What to work on.
Where a line in the material beneath contains "gaming", count it. Give the number only.

Data records.
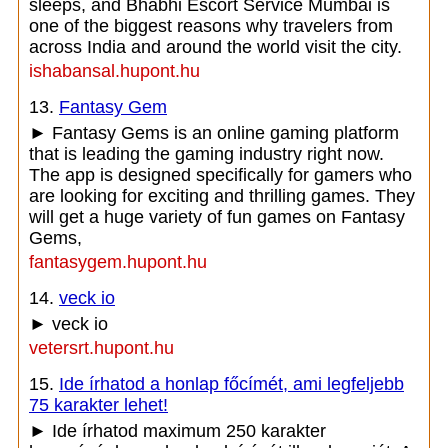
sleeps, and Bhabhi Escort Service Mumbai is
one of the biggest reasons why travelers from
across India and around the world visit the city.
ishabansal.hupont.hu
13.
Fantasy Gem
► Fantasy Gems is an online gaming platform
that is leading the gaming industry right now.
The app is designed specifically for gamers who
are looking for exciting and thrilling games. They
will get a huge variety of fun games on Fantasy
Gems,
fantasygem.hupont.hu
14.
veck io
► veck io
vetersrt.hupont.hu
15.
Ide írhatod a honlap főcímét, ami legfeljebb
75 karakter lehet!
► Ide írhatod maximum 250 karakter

Output for this task.
2